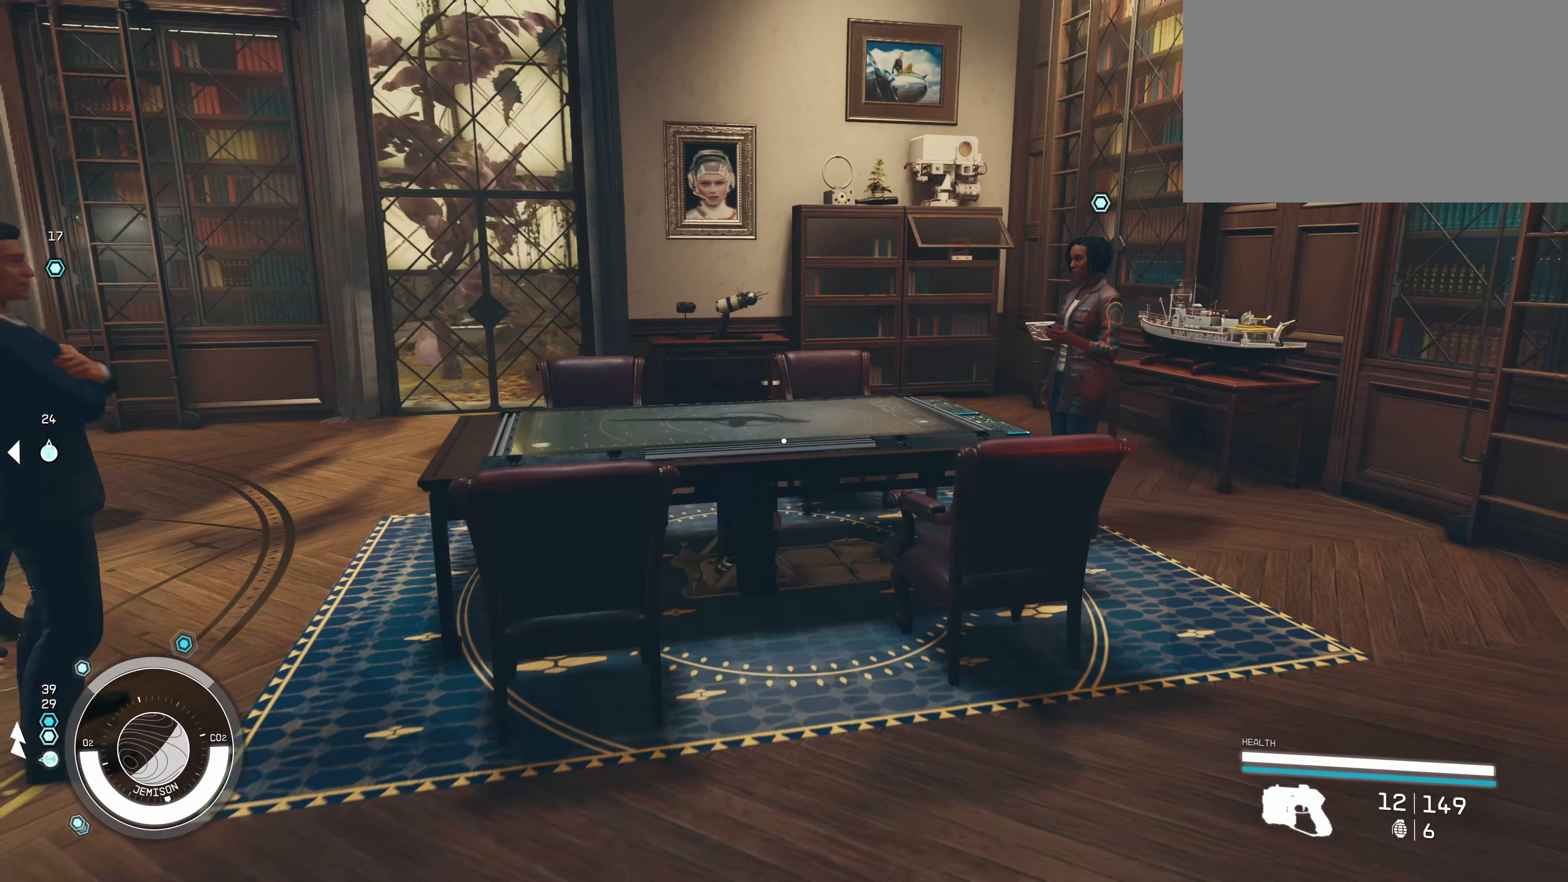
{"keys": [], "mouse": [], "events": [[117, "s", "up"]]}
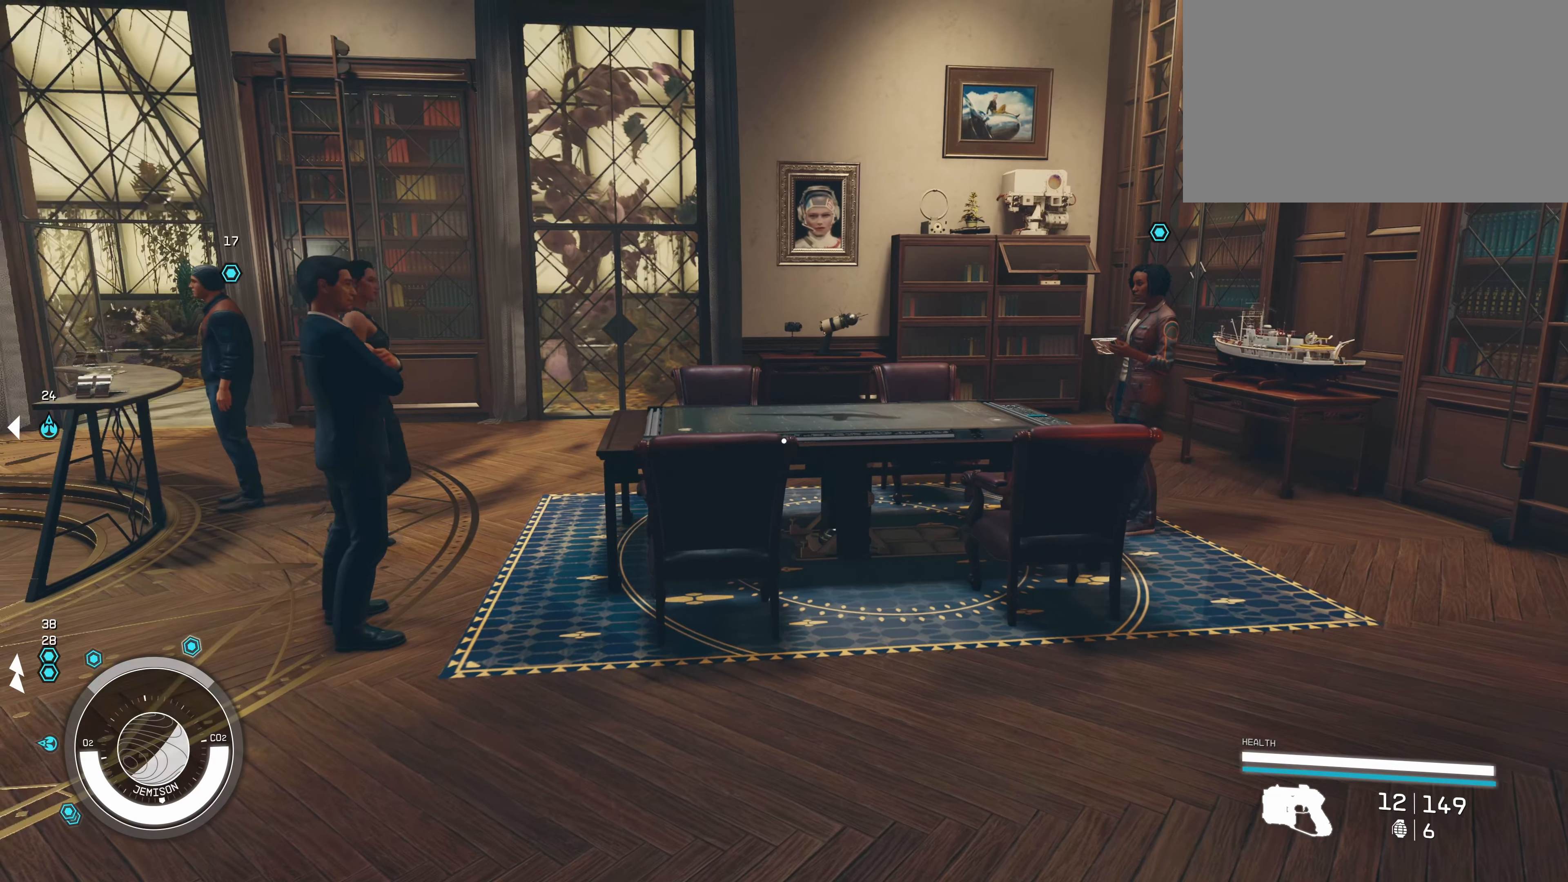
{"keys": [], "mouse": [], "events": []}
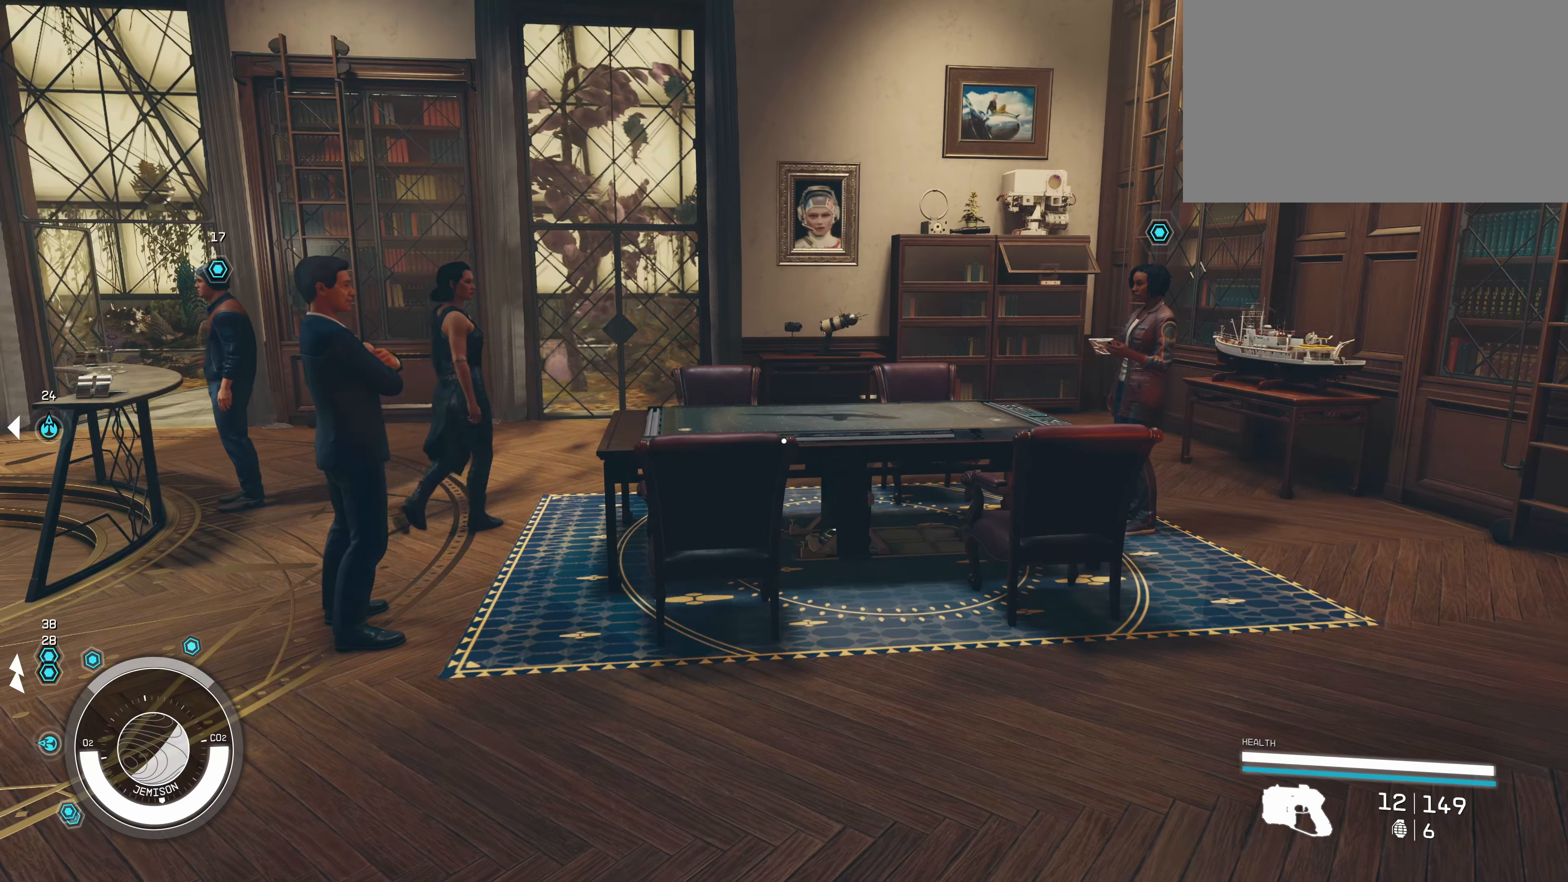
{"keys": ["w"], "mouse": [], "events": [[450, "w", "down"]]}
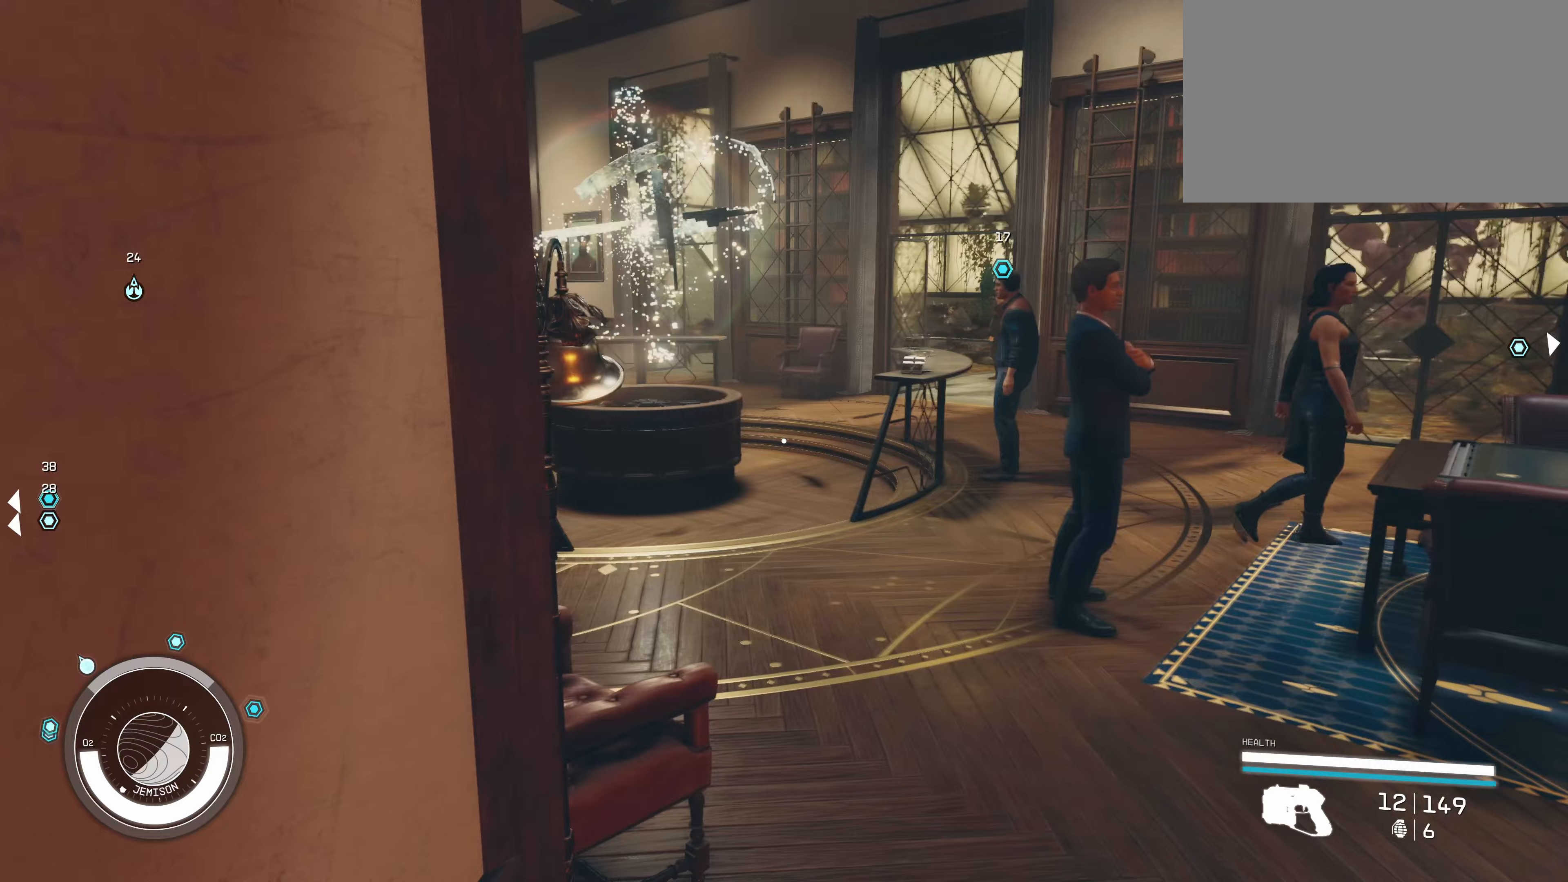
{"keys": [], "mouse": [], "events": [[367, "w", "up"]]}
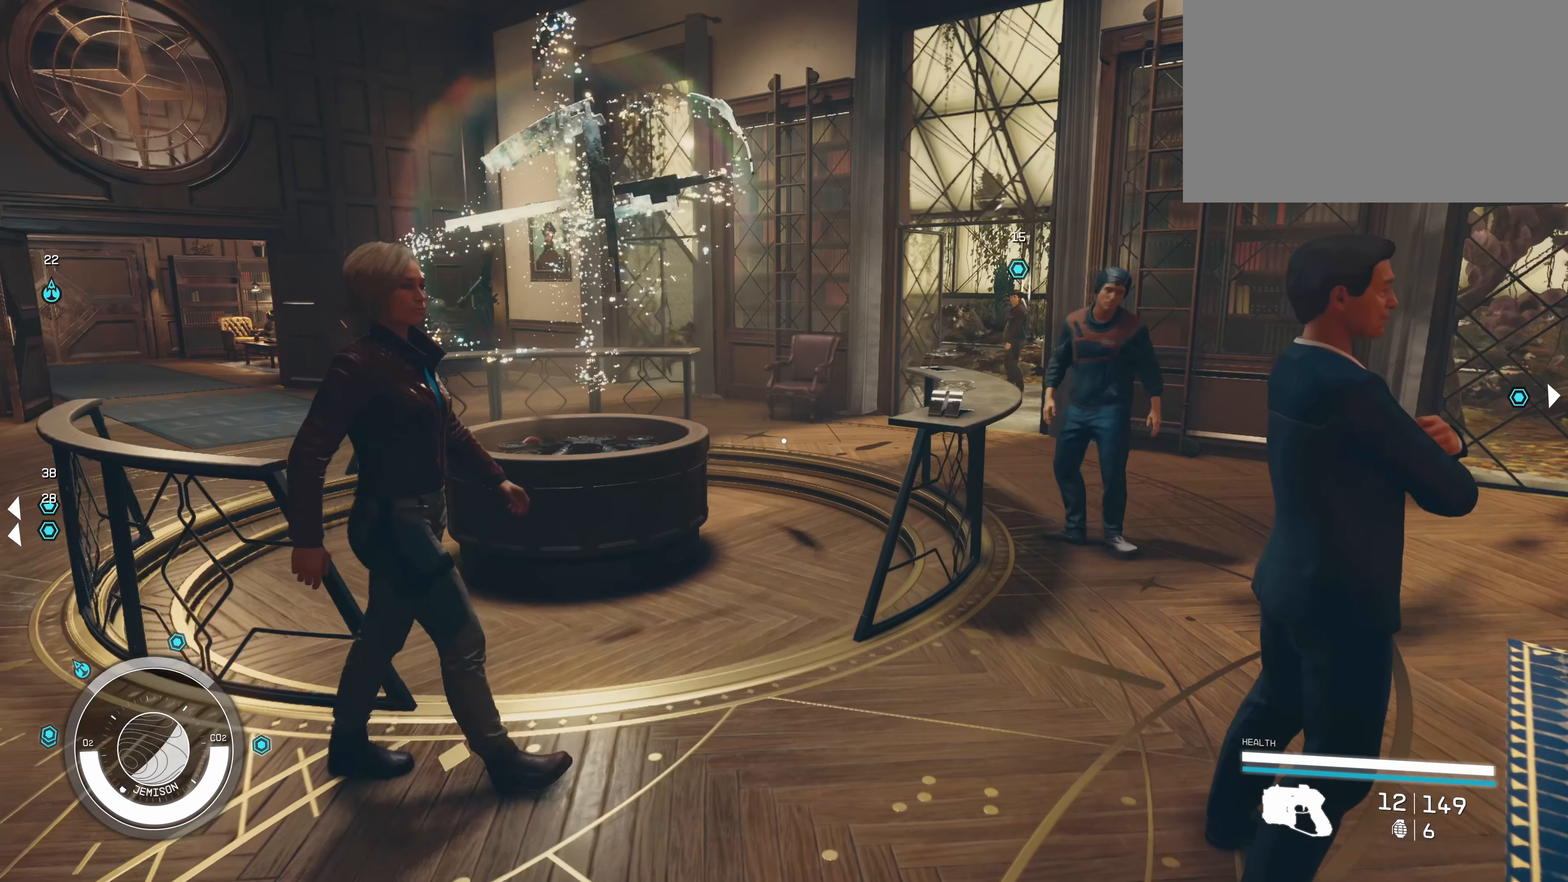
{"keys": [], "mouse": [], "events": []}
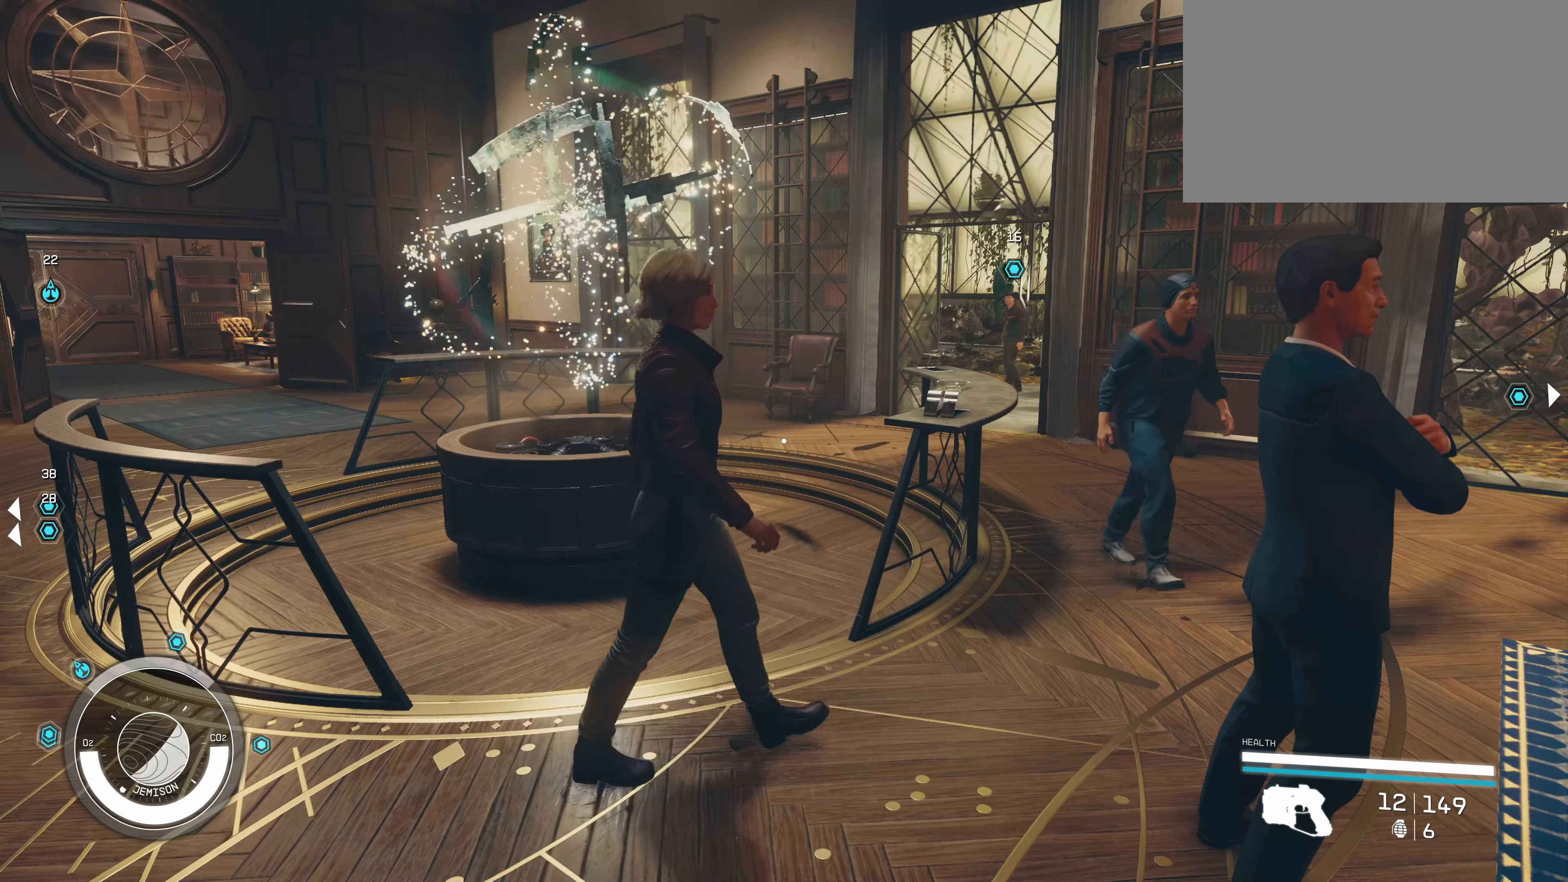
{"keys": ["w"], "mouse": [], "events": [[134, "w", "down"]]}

● Work instructions: Print the whole listing above exactly, and keep every picture out of the copy.

● Result of this task:
{"keys": [], "mouse": [], "events": [[117, "s", "up"]]}
{"keys": [], "mouse": [], "events": []}
{"keys": ["w"], "mouse": [], "events": [[450, "w", "down"]]}
{"keys": [], "mouse": [], "events": [[367, "w", "up"]]}
{"keys": [], "mouse": [], "events": []}
{"keys": ["w"], "mouse": [], "events": [[134, "w", "down"]]}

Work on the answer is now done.